**YOUR TASK:** Write every entry out again exactly, please, and skip the pictures.

**GIVEN ENTRIES:**
+ + +
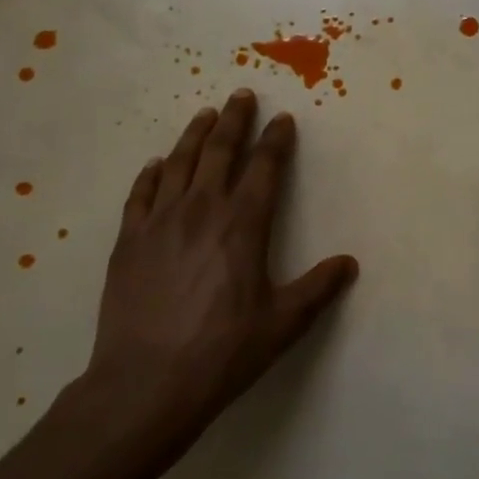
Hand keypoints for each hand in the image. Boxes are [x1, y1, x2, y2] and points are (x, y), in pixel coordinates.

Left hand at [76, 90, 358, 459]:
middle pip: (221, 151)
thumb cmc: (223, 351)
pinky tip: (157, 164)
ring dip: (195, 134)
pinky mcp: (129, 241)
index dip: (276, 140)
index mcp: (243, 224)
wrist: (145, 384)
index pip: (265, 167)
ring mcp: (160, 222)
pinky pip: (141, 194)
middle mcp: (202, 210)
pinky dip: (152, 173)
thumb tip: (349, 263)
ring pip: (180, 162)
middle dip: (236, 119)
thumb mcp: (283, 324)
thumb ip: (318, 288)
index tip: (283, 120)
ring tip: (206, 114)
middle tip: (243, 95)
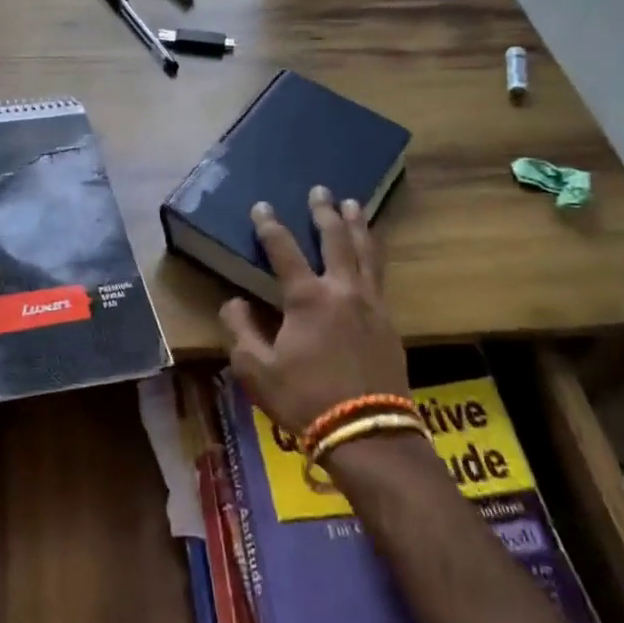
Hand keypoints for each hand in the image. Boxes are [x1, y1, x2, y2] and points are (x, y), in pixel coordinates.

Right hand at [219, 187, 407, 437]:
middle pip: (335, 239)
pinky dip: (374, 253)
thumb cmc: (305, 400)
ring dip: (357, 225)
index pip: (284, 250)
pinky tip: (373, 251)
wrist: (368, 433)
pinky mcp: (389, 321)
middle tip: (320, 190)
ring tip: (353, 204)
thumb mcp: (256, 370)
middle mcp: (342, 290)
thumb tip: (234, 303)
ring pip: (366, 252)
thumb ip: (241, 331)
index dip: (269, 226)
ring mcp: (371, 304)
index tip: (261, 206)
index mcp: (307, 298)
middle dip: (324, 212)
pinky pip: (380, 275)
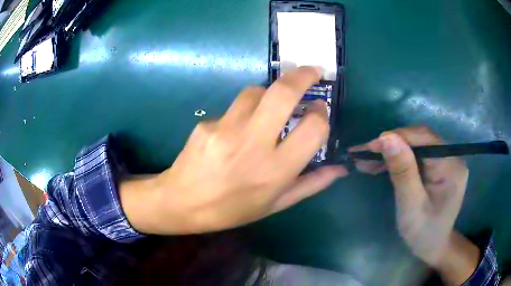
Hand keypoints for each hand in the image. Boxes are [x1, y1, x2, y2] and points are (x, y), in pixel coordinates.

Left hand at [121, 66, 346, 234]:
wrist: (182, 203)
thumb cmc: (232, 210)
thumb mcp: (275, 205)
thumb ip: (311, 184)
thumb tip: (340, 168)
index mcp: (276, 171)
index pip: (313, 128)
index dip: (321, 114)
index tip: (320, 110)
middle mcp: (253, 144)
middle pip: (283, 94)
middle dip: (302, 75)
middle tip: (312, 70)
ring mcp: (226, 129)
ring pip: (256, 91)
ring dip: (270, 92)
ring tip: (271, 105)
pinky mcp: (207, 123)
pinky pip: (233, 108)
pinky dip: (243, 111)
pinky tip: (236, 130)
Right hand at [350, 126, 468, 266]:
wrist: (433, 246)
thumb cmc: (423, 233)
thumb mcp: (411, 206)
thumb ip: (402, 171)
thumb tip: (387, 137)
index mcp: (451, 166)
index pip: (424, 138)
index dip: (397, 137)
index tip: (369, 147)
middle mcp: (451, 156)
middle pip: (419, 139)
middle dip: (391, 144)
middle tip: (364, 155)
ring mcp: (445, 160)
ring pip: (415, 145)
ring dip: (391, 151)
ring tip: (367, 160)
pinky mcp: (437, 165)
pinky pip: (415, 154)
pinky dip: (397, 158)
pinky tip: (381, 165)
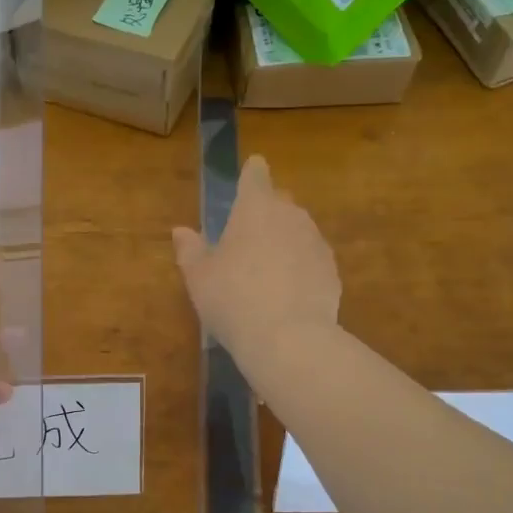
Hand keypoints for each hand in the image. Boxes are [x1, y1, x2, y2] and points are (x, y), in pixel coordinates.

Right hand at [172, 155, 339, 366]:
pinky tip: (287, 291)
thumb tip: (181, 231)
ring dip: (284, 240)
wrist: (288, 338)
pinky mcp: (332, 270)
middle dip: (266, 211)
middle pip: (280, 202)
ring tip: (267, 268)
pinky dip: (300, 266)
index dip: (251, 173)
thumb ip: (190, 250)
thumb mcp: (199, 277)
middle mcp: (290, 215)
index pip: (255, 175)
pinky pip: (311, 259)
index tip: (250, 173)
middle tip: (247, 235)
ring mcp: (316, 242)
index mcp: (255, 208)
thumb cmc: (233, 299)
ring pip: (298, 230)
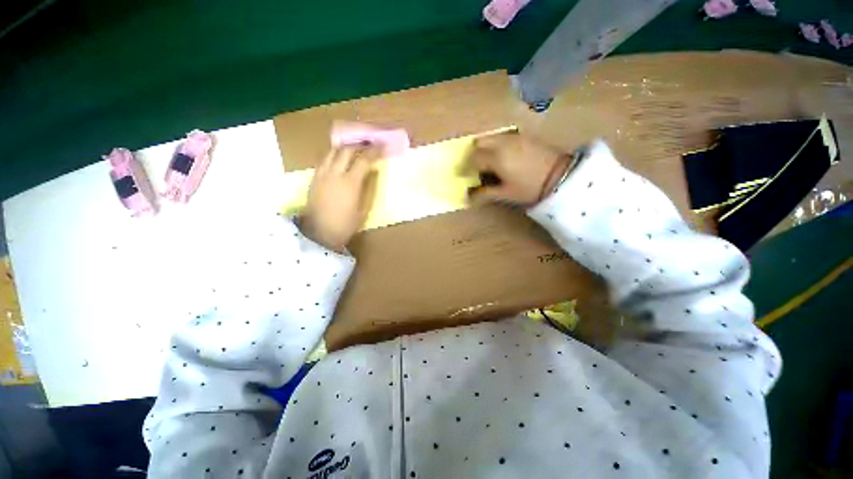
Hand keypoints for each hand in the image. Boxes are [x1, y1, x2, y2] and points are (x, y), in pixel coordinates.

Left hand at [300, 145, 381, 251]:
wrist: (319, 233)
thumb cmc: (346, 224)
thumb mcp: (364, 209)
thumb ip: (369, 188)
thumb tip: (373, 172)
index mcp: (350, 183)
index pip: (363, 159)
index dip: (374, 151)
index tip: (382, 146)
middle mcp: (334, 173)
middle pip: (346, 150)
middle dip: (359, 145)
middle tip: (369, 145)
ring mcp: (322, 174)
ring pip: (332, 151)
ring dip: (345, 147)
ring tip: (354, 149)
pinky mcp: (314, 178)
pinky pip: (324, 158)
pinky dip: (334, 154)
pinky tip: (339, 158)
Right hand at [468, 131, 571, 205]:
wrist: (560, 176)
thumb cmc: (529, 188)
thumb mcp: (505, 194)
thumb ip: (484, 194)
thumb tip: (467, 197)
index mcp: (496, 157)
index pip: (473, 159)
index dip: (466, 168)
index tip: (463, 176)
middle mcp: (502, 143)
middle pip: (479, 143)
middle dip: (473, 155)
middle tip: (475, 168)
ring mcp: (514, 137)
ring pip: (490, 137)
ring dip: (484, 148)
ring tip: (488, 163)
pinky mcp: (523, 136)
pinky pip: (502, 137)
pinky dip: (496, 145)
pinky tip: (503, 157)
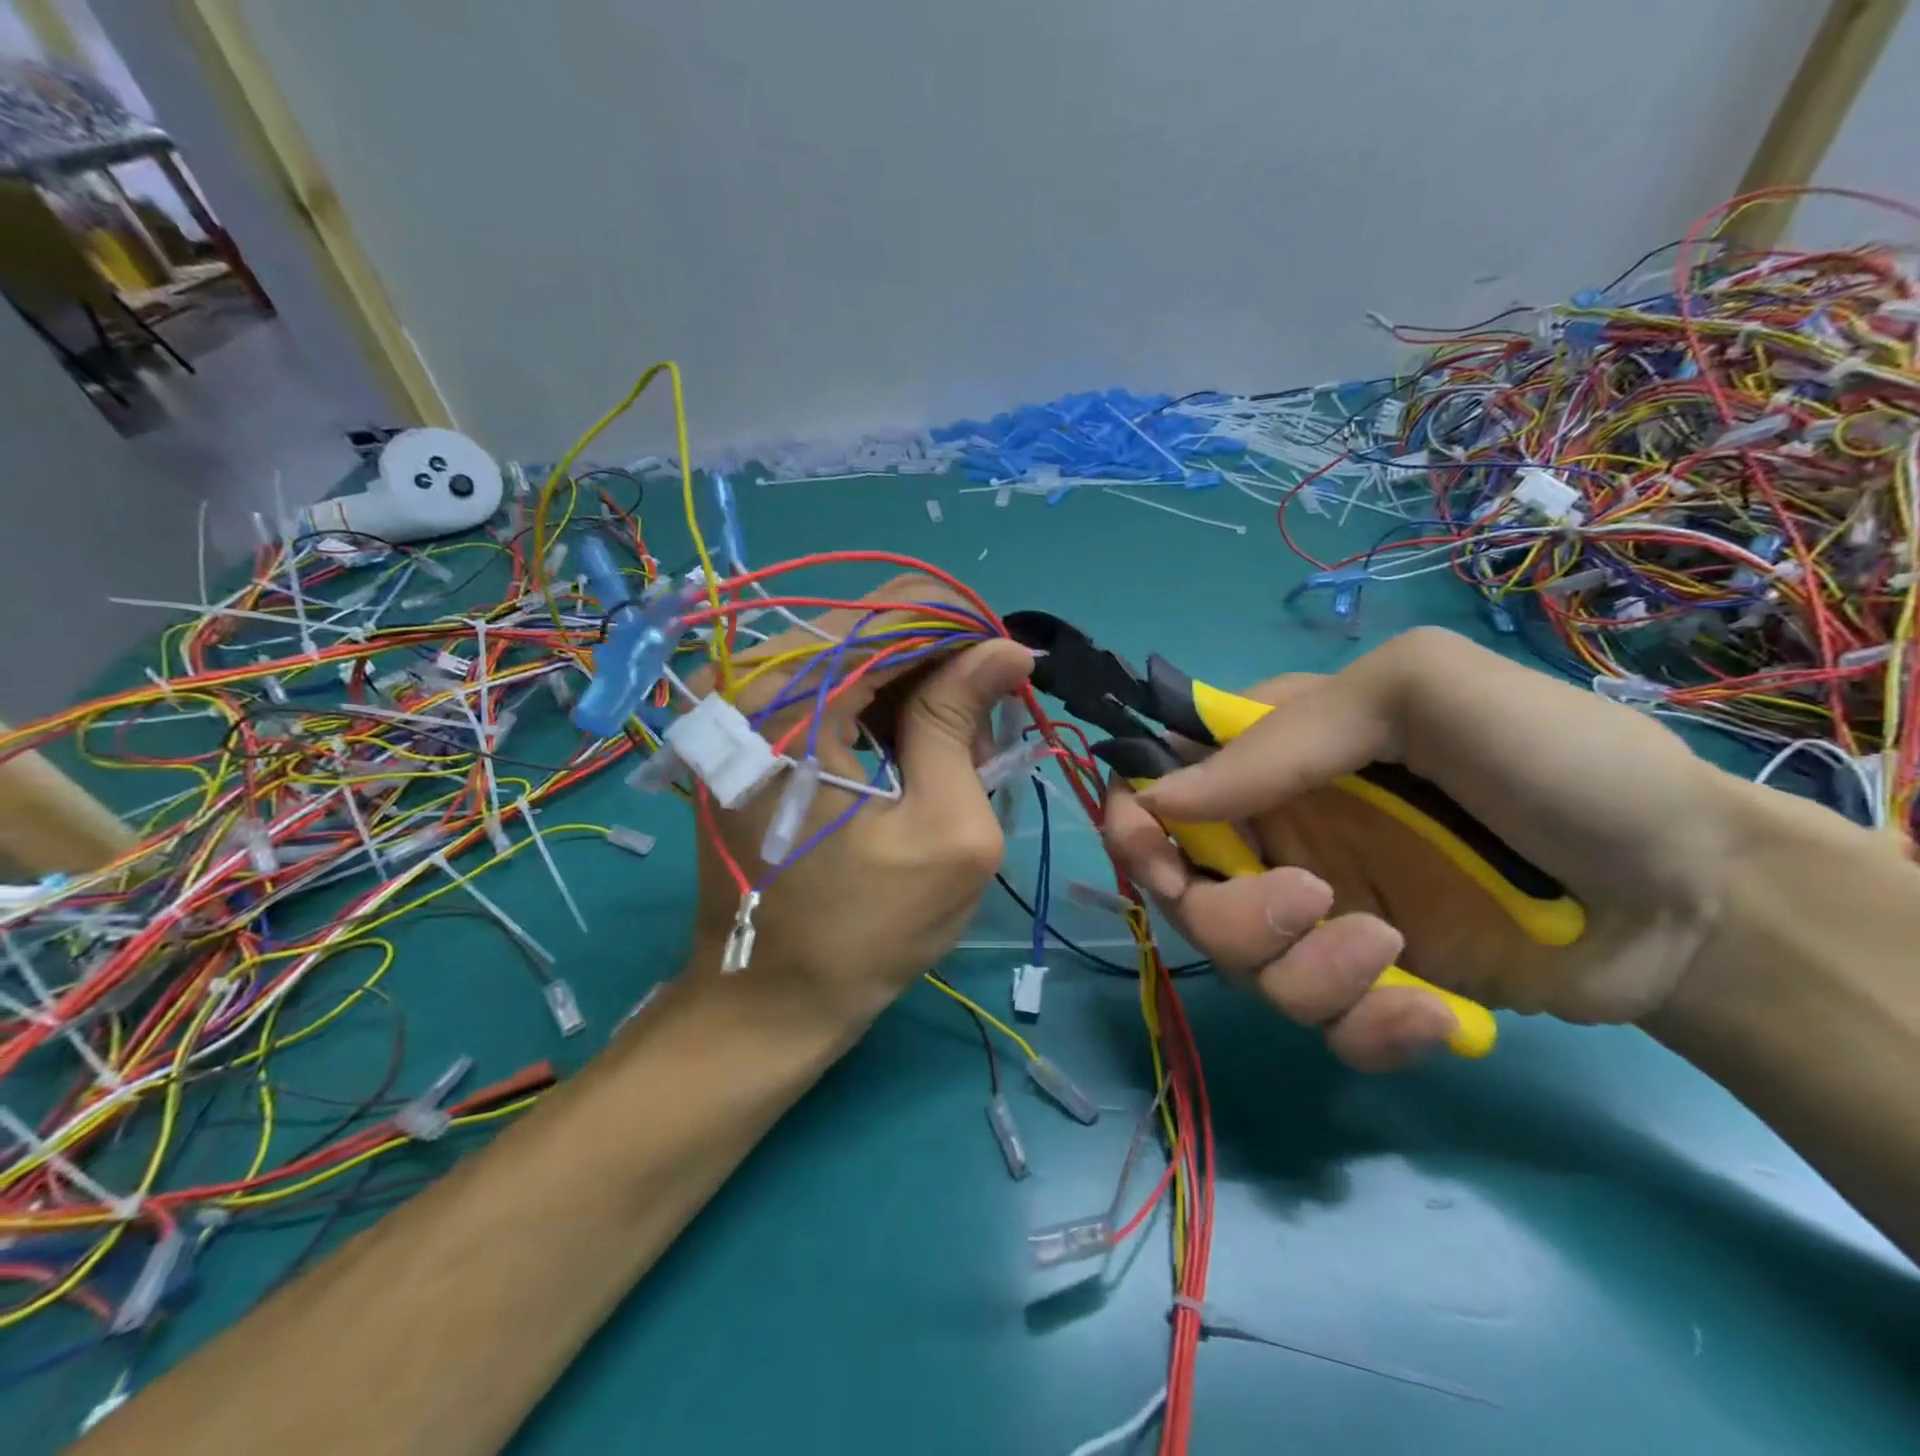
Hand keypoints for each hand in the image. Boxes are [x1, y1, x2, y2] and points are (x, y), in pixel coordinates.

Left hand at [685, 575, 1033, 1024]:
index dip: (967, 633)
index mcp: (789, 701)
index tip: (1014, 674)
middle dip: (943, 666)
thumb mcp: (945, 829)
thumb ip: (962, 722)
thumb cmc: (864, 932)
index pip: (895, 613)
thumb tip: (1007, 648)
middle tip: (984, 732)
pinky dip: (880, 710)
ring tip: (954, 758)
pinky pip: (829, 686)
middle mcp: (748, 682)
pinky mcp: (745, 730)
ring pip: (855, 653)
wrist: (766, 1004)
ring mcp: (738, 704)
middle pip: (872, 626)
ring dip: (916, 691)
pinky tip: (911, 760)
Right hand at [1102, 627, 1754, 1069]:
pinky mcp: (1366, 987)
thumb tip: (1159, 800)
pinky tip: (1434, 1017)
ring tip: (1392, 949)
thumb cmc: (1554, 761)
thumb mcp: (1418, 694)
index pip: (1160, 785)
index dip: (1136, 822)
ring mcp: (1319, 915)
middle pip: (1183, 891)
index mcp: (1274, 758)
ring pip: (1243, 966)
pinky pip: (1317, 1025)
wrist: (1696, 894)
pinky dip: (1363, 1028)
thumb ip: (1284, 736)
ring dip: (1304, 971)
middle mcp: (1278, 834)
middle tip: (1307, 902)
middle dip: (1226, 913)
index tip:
+ + +
**EXERCISE RESULT:**
Hand keypoints for each hand in the image. Boxes are [x1, y1, x2, y2] and points are (x, y), in pixel coordinates.

Left hand at [76, 90, 358, 459]:
middle pip: (221, 151)
thumb cmc: (223, 351)
pinky tip: (157, 164)
ring dip: (195, 134)
pinky mcp: (129, 241)
index dip: (276, 140)
index mcp: (243, 224)
wrist: (145, 384)
index pip: (265, 167)
ring mcp: (160, 222)
pinky pip: (141, 194)
middle mcp: (202, 210)
pinky dip: (152, 173)
thumb tip: (349, 263)
ring pip: (180, 162)
middle dip: (236, 119)
thumb mcp: (283, 324)
thumb ip: (318, 288)
index tip: (283, 120)
ring tip: (206, 114)
middle tip: (243, 95)
Hand keypoints for each hand in the image. Boxes are [x1, y1, x2, y2] and points are (x, y), in pixel coordinates.

Right hand at [219, 187, 407, 437]:
middle pip: (335, 239)
pinky dip: (374, 253)
thumb cmc: (305, 400)
ring dip: (357, 225)
index pip: (284, 250)
pinky tip: (373, 251)
wrist: (368, 433)
pinky mcp: (389, 321)
middle tip: (320, 190)
ring tip: (353, 204)
thumb mcp: (256, 370)
middle mcp: (342, 290)
thumb tip: (234, 303)
ring pip: (366, 252)
thumb ip: (241, 331)
index dip: (269, 226)
ring mcp: (371, 304)
index tip: (261, 206)
index mcp: (307, 298)
middle dip: (324, 212)
pinky pip: (380, 275)
Hand keypoints for each hand in the image. Boxes are [x1, y1, x2, y2] and points are (x, y), in pixel coordinates.

Left hand at [121, 66, 346, 234]:
wrist: (182, 203)
thumb cmc: (232, 210)
thumb mcp: (275, 205)
thumb ip: (311, 184)
thumb tip: (340, 168)
index mcp: (276, 171)
index pip: (313, 128)
index dip: (321, 114)
index tip: (320, 110)
middle mcp: (253, 144)
middle pip: (283, 94)
middle dip: (302, 75)
middle tip: (312, 70)
ring mcp: (226, 129)
ring pip: (256, 91)
ring dip: (270, 92)
ring tip: (271, 105)
pinky mcp: (207, 123)
pinky pip: (233, 108)
pinky dip: (243, 111)
pinky tip: (236, 130)
Right hand at [350, 126, 468, 266]:
wrist: (433, 246)
thumb cmc: (423, 233)
thumb mcp: (411, 206)
thumb ip: (402, 171)
thumb tip: (387, 137)
index mcp: (451, 166)
index pip: (424, 138)
index dip: (397, 137)
index tip: (369, 147)
middle mcp: (451, 156)
middle pip: (419, 139)
middle dip: (391, 144)
middle tip: (364, 155)
ring mcp: (445, 160)
ring pip: (415, 145)
ring dip: (391, 151)
ring tip: (367, 160)
pinky mcp: (437, 165)
pinky pip: (415, 154)
pinky dip: (397, 158)
pinky tip: (381, 165)
Hand keypoints for each hand in the image. Boxes are [x1, y1, x2, y2] and points are (x, y), in pixel coordinates.

Right hand at [172, 155, 339, 366]:
pinky tip: (287, 291)
thumb tip: (181, 231)
ring dip: (284, 240)
wrist: (288, 338)
pinky mcp: (332, 270)
middle dip: (266, 211)
middle pip: (280, 202)
ring tip: (267, 268)
pinky dip: (300, 266)
index dip: (251, 173)
thumb ip: (190, 250)
thumb mcp: (199, 277)
middle mcp: (290, 215)
index pip: (255, 175)
pinky pip: (311, 259)
index tip: (250, 173)
middle tip: (247, 235)
ring mcp: (316, 242)
index mcp: (255, 208)
thumb cmc: (233, 299)
ring pip: (298, 230)
Hand keypoints for each hand in the image. Boxes are [x1, y1, x2, y2] and points are (x, y), in pixel coordinates.

Left hand at [300, 145, 381, 251]:
wrist: (319, 233)
thumb cmc: (346, 224)
thumb mcp: (364, 209)
thumb ip: (369, 188)
thumb tip: (373, 172)
index mcp: (350, 183)
index pip: (363, 159)
index dip: (374, 151)
index tip: (382, 146)
middle mcp: (334, 173)
middle pip: (346, 150)
middle dip: (359, 145)
middle tip: (369, 145)
ring mcp: (322, 174)
ring pip: (332, 151)
ring dip: (345, 147)
ring tip: (354, 149)
pinky mcp: (314, 178)
pinky pip: (324, 158)
pinky dip: (334, 154)
pinky tip: (339, 158)
Right hand at [468, 131, 571, 205]:
wrist: (560, 176)
thumb cmc: (529, 188)
thumb mcp: (505, 194)
thumb ip: (484, 194)
thumb tip: (467, 197)
index mcp: (496, 157)
index pip: (473, 159)
index dip: (466, 168)
index tip: (463, 176)
middle mcp: (502, 143)
middle pip: (479, 143)
middle dip: (473, 155)
middle tip: (475, 168)
ring mcp: (514, 137)
ring pip: (490, 137)
ring dip: (484, 148)
ring tip: (488, 163)
pinky mcp: (523, 136)
pinky pip: (502, 137)
pinky dip: (496, 145)
pinky tip: (503, 157)
Hand keypoints for each hand in the image. Boxes are [x1, y1, x2, y2] and points are (x, y), in pixel coordinates.

Left hand at [685, 575, 1033, 1024]:
index dip: (967, 633)
index mcp: (789, 701)
index tip: (1014, 674)
middle dip: (943, 666)
thumb mcp: (945, 829)
thumb ip: (962, 722)
thumb cmc: (864, 932)
index pip: (895, 613)
thumb tip: (1007, 648)
middle tip: (984, 732)
pinky dip: (880, 710)
ring tip: (954, 758)
pinky pip: (829, 686)
middle mcp: (748, 682)
pinky mcp: (745, 730)
ring pip: (855, 653)
wrist: (766, 1004)
ring mcp: (738, 704)
middle pip: (872, 626)
ring dip: (916, 691)
pinky tip: (911, 760)
Right hand at [1102, 627, 1754, 1069]:
pinky mcp: (1366, 987)
thumb tip: (1159, 800)
pinky tip: (1434, 1017)
ring tip: (1392, 949)
thumb cmc: (1554, 761)
thumb mcp: (1418, 694)
index pip: (1160, 785)
index dip: (1136, 822)
ring mcp: (1319, 915)
middle pip: (1183, 891)
index mcp: (1274, 758)
ring pip: (1243, 966)
pinky pip: (1317, 1025)
wrist: (1696, 894)
pinky dip: (1363, 1028)
thumb ip: (1284, 736)
ring dip: (1304, 971)
middle mcp: (1278, 834)
middle tip: (1307, 902)
middle dip: (1226, 913)
index tip:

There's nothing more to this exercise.